Provided text START

The integration hook is in process_layer() inside the peak_search stage. -resume / -restartFrom peak_search work identically to the standard path.

4. Parameter File Reference

The parameter file is a space-delimited text file. Lines starting with # are comments. Each parameter is specified as KeyName Value.

Core Parameters

Key	Type	Description
`FileStem`	`str`	Base name of raw data files (e.g., `sample1_ff`)
`Ext`	`str`	File extension (e.g., `.ge3`, `.tif`)
`StartFileNrFirstLayer`	`int`	File number of the first frame in the first layer
`NrFilesPerSweep`	`int`	Number of files per HEDM scan (default: 1)

Provided text END
Records shown START

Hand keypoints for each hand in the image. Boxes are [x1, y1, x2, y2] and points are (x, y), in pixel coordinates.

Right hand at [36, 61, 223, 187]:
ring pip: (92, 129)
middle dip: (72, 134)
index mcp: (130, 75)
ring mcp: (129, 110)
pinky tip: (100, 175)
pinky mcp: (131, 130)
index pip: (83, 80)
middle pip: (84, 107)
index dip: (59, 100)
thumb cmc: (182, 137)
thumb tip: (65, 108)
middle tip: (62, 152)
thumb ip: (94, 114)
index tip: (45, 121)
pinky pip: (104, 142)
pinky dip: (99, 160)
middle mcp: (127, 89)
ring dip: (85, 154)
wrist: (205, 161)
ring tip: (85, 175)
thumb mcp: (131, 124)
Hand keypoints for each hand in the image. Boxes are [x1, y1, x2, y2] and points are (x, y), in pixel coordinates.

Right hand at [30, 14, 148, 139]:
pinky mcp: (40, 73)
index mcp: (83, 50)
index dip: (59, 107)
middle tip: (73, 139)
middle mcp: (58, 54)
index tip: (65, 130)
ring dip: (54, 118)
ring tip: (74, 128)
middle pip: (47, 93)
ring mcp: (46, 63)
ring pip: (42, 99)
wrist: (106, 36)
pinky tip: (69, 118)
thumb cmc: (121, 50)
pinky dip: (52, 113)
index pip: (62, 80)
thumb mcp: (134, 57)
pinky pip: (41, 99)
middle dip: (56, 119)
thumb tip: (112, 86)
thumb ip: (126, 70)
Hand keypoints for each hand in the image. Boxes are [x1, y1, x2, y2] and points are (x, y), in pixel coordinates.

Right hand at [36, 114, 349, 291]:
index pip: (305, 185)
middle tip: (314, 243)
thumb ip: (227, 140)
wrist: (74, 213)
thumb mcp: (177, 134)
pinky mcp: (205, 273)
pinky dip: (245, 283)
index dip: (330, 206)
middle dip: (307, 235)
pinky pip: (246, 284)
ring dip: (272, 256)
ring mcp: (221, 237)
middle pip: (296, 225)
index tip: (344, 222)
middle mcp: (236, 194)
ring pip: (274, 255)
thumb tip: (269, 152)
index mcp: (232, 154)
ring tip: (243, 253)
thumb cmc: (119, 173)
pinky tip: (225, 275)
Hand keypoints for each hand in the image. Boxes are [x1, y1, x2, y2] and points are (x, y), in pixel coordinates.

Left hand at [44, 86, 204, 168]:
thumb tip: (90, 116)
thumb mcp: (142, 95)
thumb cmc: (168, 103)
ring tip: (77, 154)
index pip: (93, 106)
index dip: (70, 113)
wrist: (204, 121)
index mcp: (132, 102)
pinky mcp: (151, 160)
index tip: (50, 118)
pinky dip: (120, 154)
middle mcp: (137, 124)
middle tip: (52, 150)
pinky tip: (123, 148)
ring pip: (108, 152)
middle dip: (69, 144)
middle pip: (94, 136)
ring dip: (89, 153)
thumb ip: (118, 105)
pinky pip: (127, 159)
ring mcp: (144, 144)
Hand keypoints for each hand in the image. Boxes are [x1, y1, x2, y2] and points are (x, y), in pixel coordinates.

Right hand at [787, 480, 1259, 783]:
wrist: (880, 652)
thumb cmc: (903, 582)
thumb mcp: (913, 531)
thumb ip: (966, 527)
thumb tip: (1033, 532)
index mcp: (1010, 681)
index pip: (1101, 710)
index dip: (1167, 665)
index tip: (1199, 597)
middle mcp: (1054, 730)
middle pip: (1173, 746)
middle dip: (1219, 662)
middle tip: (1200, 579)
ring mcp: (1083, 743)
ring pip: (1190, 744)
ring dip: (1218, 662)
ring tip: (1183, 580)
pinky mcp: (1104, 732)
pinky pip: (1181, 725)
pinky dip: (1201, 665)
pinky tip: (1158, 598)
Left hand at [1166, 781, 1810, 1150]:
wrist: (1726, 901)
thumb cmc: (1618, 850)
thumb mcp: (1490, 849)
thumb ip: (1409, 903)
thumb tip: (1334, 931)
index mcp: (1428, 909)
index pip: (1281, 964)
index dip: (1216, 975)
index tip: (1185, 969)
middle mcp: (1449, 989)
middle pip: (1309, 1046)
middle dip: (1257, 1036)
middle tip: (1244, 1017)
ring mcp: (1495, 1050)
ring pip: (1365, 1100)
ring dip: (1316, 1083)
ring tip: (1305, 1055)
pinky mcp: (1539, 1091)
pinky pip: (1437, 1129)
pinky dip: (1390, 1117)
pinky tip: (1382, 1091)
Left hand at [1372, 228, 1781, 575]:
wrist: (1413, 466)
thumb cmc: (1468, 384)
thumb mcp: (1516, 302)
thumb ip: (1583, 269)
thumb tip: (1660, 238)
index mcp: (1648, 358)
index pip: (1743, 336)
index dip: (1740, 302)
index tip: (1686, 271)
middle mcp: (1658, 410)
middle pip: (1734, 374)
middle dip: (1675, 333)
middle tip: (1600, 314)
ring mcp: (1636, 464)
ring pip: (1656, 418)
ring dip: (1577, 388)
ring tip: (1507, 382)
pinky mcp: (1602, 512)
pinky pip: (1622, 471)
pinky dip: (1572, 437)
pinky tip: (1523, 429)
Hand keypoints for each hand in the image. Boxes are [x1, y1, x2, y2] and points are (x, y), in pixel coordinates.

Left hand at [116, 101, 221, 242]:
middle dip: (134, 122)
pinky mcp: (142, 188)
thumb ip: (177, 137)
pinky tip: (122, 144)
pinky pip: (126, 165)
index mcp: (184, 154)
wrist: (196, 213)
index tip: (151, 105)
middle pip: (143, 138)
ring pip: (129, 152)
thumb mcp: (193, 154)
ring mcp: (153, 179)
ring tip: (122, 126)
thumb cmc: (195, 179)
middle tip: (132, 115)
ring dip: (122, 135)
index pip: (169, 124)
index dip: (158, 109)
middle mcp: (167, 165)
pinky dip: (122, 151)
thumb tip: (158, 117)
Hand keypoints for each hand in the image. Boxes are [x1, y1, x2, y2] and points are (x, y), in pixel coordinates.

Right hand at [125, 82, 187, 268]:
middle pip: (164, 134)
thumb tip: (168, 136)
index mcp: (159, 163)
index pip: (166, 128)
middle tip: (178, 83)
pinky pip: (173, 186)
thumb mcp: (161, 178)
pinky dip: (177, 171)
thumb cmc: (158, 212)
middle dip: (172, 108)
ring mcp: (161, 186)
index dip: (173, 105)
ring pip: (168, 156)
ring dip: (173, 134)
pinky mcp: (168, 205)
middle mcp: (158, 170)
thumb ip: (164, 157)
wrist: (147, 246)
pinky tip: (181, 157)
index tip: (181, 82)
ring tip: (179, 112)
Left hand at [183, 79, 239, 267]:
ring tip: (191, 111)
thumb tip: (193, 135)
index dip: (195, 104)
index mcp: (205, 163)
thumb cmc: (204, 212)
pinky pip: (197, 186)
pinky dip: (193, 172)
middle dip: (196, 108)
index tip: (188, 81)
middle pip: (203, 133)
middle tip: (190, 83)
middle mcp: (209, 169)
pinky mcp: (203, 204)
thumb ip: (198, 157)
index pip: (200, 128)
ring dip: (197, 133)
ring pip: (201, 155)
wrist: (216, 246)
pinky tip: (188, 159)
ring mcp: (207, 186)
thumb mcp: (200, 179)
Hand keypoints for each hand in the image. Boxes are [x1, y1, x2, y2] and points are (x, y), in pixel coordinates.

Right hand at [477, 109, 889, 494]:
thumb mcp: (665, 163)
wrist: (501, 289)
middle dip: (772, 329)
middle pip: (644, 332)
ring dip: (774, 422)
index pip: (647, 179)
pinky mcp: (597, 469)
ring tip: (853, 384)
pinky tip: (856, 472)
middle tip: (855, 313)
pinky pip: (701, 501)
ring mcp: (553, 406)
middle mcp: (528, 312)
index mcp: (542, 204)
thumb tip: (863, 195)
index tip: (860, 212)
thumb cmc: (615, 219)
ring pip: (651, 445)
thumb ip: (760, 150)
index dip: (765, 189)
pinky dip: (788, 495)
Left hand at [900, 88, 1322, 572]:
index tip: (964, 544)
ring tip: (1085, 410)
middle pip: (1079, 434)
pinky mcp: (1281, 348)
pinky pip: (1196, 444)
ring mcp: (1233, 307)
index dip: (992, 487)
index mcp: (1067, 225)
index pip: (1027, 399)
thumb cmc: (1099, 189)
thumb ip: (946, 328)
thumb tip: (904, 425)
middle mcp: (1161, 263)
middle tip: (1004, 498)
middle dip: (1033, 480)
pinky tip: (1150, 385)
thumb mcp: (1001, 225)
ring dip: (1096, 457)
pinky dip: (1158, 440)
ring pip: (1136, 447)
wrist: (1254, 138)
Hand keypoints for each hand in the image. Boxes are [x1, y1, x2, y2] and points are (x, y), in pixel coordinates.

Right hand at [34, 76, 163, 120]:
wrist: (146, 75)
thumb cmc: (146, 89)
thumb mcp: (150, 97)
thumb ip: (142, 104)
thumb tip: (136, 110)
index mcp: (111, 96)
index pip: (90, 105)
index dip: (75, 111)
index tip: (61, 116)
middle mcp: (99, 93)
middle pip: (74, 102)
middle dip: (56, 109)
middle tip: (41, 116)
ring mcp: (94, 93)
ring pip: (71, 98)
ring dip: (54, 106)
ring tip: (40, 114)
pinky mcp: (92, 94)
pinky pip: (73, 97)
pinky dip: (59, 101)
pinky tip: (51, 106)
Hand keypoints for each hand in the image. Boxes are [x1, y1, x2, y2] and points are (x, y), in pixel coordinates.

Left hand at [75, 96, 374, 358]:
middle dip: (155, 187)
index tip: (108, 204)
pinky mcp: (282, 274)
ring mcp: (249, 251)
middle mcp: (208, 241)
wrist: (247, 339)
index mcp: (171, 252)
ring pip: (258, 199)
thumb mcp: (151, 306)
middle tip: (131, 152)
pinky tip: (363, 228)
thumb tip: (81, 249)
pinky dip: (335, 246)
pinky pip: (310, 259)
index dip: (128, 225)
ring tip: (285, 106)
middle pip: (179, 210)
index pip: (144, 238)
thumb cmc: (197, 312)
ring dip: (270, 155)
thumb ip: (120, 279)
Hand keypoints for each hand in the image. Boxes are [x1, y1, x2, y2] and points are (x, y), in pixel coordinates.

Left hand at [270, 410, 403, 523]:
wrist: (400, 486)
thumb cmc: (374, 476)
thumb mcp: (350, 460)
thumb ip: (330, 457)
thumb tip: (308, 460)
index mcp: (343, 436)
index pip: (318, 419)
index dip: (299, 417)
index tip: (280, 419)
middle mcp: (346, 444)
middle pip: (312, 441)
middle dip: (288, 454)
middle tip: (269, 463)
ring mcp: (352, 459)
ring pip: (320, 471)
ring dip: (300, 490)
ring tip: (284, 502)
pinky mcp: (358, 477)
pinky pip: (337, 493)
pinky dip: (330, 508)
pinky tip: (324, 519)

Records shown END

● Work instructions:
a: Reproduce the part of the parameter file documentation that opens with the words containing "4. Parameter File" and closes with "scan (default: 1)".
b: Decide whether each statement agrees with the parameter file documentation, answering yes or no and quoting its deciding words: (i) lines starting with # are treated as comments; (ii) the parameter file is comma-delimited; (iii) NrFilesPerSweep defaults to 2.
c: Please continue the parameter file documentation from the point where it stops.

● Answers provided:
a:
4. Parameter File Reference

The parameter file is a space-delimited text file. Lines starting with # are comments. Each parameter is specified as KeyName Value.

Core Parameters

Key	Type	Description
`FileStem`	`str`	Base name of raw data files (e.g., `sample1_ff`)
`Ext`	`str`	File extension (e.g., `.ge3`, `.tif`)
`StartFileNrFirstLayer`	`int`	File number of the first frame in the first layer
`NrFilesPerSweep`	`int`	Number of files per HEDM scan (default: 1)

b:
(i) Yes: "Lines starting with # are comments."
(ii) No: "The parameter file is a space-delimited text file."
(iii) No: "Number of files per HEDM scan (default: 1)"

c:
`RawFolder`	`str`	Path to directory containing raw data files
`Dark`	`str`	Path to the dark-field image file
`Lsd`	`float`	Sample-to-detector distance (μm)
`Wavelength`	`float`	X-ray wavelength (Å)
`px`	`float`	Pixel size (μm)
`BC`	`float float`	Beam center (Y, Z) on detector (pixels)
`ty`	`float`	Detector vertical tilt (degrees)
`tz`	`float`	Detector horizontal tilt (degrees)
`p0`	`float`	Detector torsion (degrees)
`LatticeParameter`	`float ×6`	a, b, c (Å), α, β, γ (degrees)
`SpaceGroup`	`int`	Space group number (e.g., 225 for FCC)
`StartNr`	`int`	First frame number in scan (keep 1)
`EndNr`	`int`	Last frame number in scan (usually the number of frames)
`OmegaFirstFile`	`float`	Omega angle of the first frame (degrees)
`OmegaStep`	`float`	Omega step size per frame (degrees)
`RingThresh`	`int float`	Ring number and intensity threshold pairs (one per line)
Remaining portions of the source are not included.